Revising Churchill :John Charmley
'I hope [the trilogy] will continue to provide food for thought and material for argument ...' When first published, John Charmley's books - Chamberlain and the Lost Peace, Churchill: The End of Glory and Churchill's Grand Alliance - incensed some but inspired others to reassess their viewpoints on a national icon ...
With the benefit of over a decade's distance, John Charmley reintroduces the trilogy.
The three volumes republished here by Faber originated as an attempt to bring to a wider public the results of my own research, and those of others. By the mid-1980s it seemed that the need for a comprehensive re-reading of Churchill was necessary. Although the magisterial official biography was still proceeding on its way, its pace, like its tone, was majestic, and its contents as laudatory as Churchill himself could have desired; it seemed, like the fable upas tree, to leave no room in its shade for other plants.

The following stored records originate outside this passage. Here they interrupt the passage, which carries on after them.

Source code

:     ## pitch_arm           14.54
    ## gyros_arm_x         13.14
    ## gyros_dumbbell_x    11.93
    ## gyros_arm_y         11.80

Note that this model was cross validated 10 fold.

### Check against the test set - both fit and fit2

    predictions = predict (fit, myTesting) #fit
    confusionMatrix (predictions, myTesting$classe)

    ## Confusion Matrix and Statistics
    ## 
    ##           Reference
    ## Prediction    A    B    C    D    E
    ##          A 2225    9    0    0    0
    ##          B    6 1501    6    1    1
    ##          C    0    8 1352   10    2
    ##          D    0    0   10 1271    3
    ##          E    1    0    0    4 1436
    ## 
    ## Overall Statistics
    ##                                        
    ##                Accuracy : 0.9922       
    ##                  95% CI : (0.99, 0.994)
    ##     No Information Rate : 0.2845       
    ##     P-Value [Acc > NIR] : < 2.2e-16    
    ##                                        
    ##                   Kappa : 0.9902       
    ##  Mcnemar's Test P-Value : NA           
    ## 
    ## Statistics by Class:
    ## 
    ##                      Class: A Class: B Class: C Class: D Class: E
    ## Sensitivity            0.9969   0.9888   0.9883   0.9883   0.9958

Yet scholars, who had been working in the archives which began to open in the 1970s, had long been casting doubt on Churchill’s record before 1939, whilst I had myself, whilst working on the Shuckburgh diaries which covered the 1950s, found that such doubts persisted into that decade. It seemed rum, to put it mildly, that the flawed politician of those decades should have been the impeccable genius of the wartime legend; yet this we were asked to believe was the case.
In the course of writing two biographies of men close to Churchill, Duff Cooper and Lord Lloyd, doubts had entered into my mind about the orthodox version of the policy of appeasement. Granted access (rare then) to Chamberlain’s papers, and working through the records in what was not then called the National Archives, a less simplistic version of appeasement and its rationale presented itself; so did a less condemnatory version of Chamberlain’s premiership: these coalesced into Chamberlain and the Lost Peace, a book which caused some small scandal at the time, but which, as a look at more recent scholarship shows, has stood the test of time well. Few historians would now dissent from the line that there was much to be said for the policy of appeasement; even fewer would care to defend the old picture of Chamberlain as a feeble Prime Minister hoodwinked by Hitler.
The publication of what had started as the second part of a study of Churchill, now called Churchill: The End of Glory in 1993 caused a furore. I found myself condemned for advancing an argument one historian called ‘morally reprehensible’, and accused of defacing a national icon. Re-reading the finely produced Faber edition, I find that it contains much that has now become orthodox in its turn. The book is far from as one-sided as some claimed in their anger, and in its account of the genesis and effect of Churchill’s speeches of May and June 1940, still makes a bolder claim then ever Churchill made for himself. More recent studies have confirmed Churchill’s chequered record as wartime grand strategist, and his propensity for favouring strange military options.
But the most critical part of that account was explored at greater length in the final volume of the trilogy, Churchill’s Grand Alliance, which provided a highly controversial account of the Anglo-American Alliance. It suggested how, and why, England had become subordinate to the USA, and it analysed the downsides of this for the British and their Empire. In the aftermath of the most recent trouble into which subservience to the US has brought British foreign policy, the book may make some small claim to prescience.
It is good to have them reprinted here as a trilogy, and I hope they will continue to provide food for thought and material for argument.